Prompt => Could you return every record below exactly as it stands, leaving out the pictures?

★ ★ ★ ★

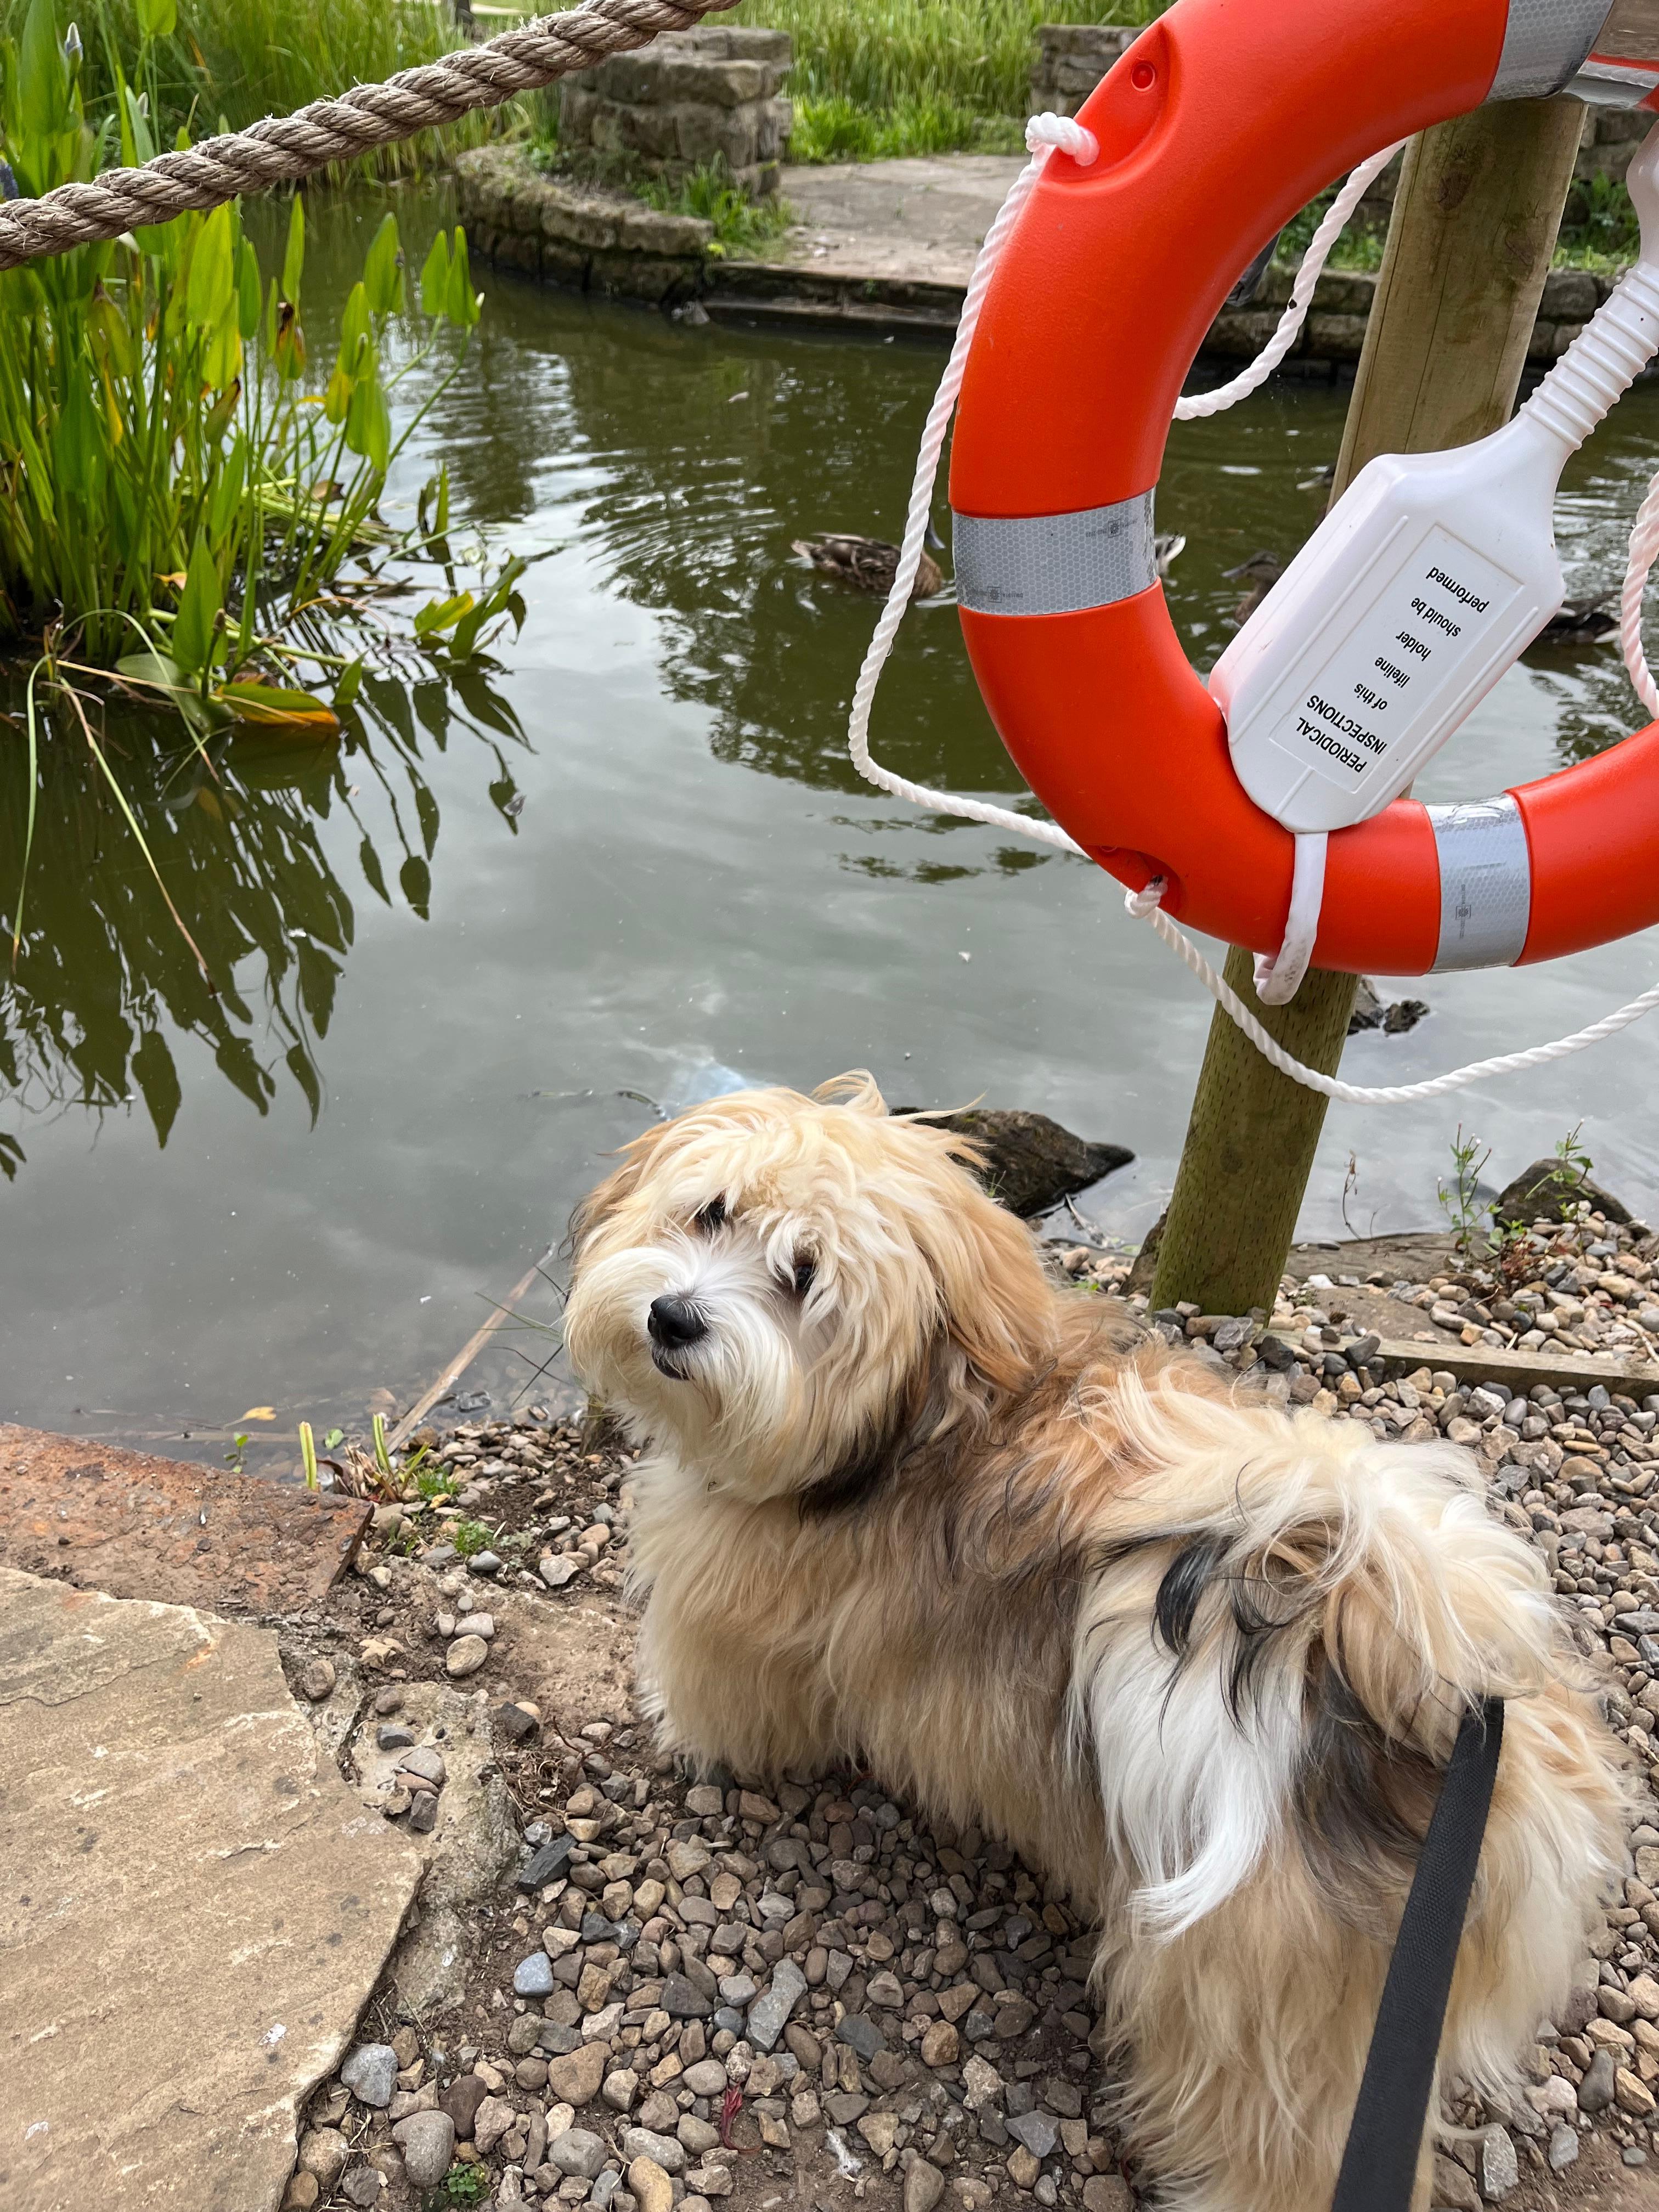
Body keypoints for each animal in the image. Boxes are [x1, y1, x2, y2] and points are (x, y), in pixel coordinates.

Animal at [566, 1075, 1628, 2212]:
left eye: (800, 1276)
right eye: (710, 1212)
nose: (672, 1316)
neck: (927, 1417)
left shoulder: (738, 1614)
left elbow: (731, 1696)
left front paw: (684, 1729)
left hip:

★ ★ ★ ★

Result for this exercise =>
Body keypoints for each animal in the image. Boxes are [x1, y1, x2, y2] and points are (x, y), in pixel coordinates.

Animal at [566, 1075, 1628, 2212]:
left eye: (800, 1276)
right eye: (710, 1212)
nose: (672, 1316)
neck: (927, 1417)
left shoulder: (738, 1614)
left elbow: (731, 1696)
left front paw: (684, 1729)
left hip:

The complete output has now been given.